We all return to bed for a nap until it was time for me to log in for work. I sit in front of the dual monitors clicking away for 8 hours, periodically disrupted by a large bulbus head nudging my elbow for attention. The college sophomore frequently bounces downstairs with some revelation or complaint, often in the middle of a video conference call. I force myself to break for a 30-minute lunch and often make a cup of tea that sits neglected for hours because an unexpected urgent matter demands my immediate attention. At 5:30, I log off and four times a week I make my homage to Orange Theory Fitness, otherwise I do not leave the house and I am never alone.

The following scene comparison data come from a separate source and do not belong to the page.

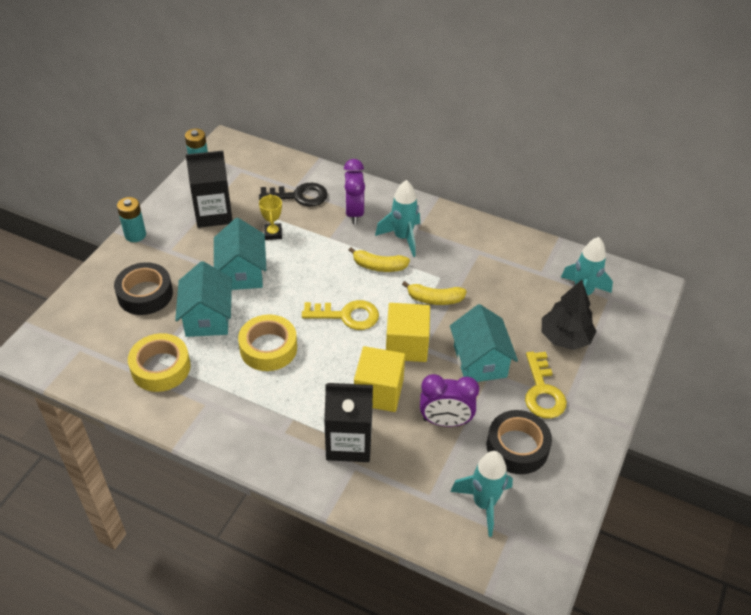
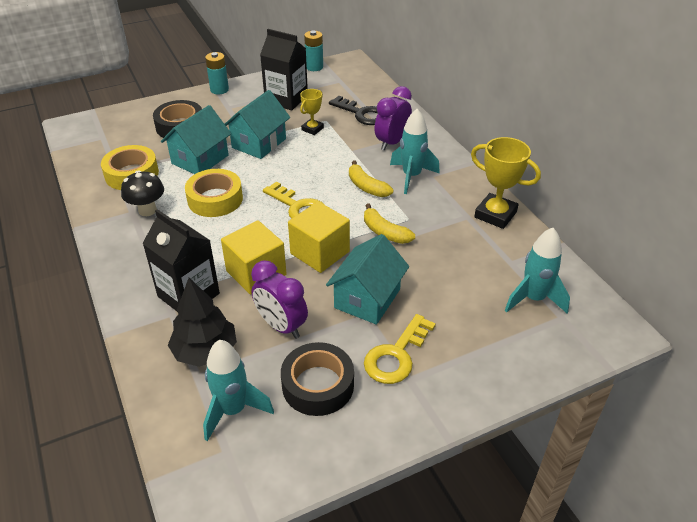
camera: 40 degrees right, 5 degrees down
black tree [542,280,597,350] -> black tree moved to [168,278,237,367]
none -> black mushroom [121,170,164,216]
none -> yellow trophy [471,137,541,229]

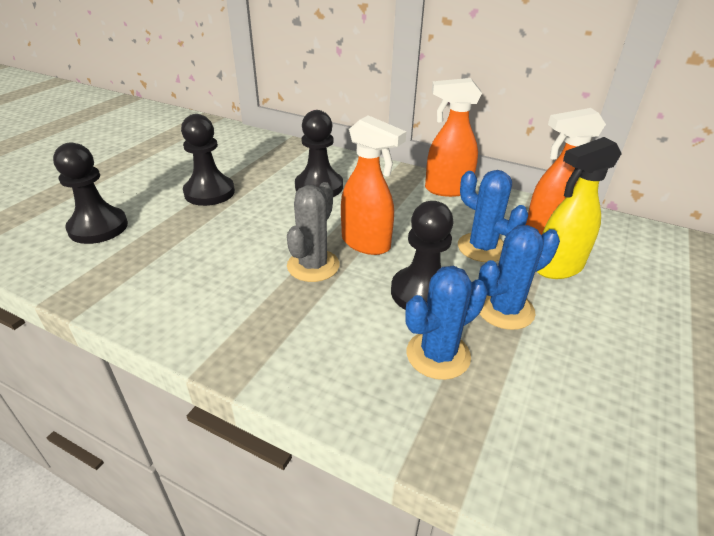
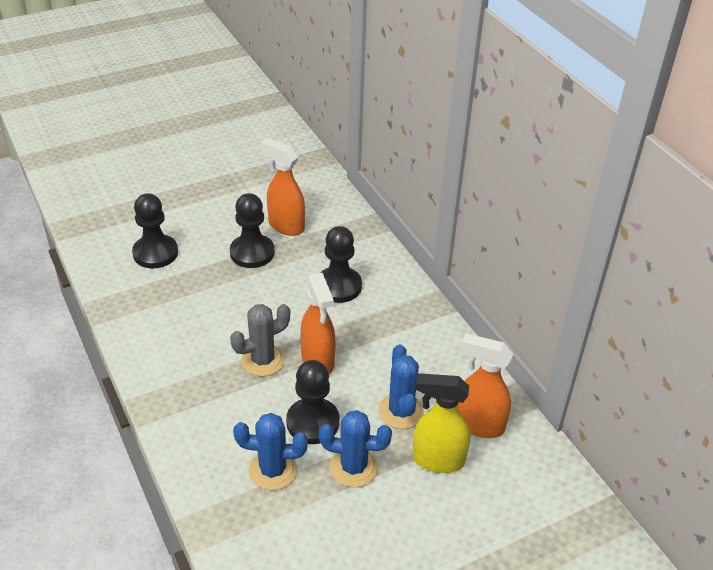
camera: 35 degrees right, 5 degrees up
orange spray bottle [425,78,482,197] -> orange spray bottle moved to [261,138,305,236]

At night when the Hubs is home, I attempt to steal a few minutes of solitary quietness and retreat to the bedroom. I sneak upstairs hoping to evade the Great Dane following me like a baby duck, softly closing the bedroom door behind me. On successful escapes, I giddily smooth the sheets on my bed before getting in and savor the few minutes of being alone, not needed by anyone, not having to fulfill a need. The temporary tranquility is often short lived as the college sophomore bursts in to share his frustrations of online courses or the sound of dogs stampeding up the stairs to retire for the evening … and my day restarts like Groundhog Day.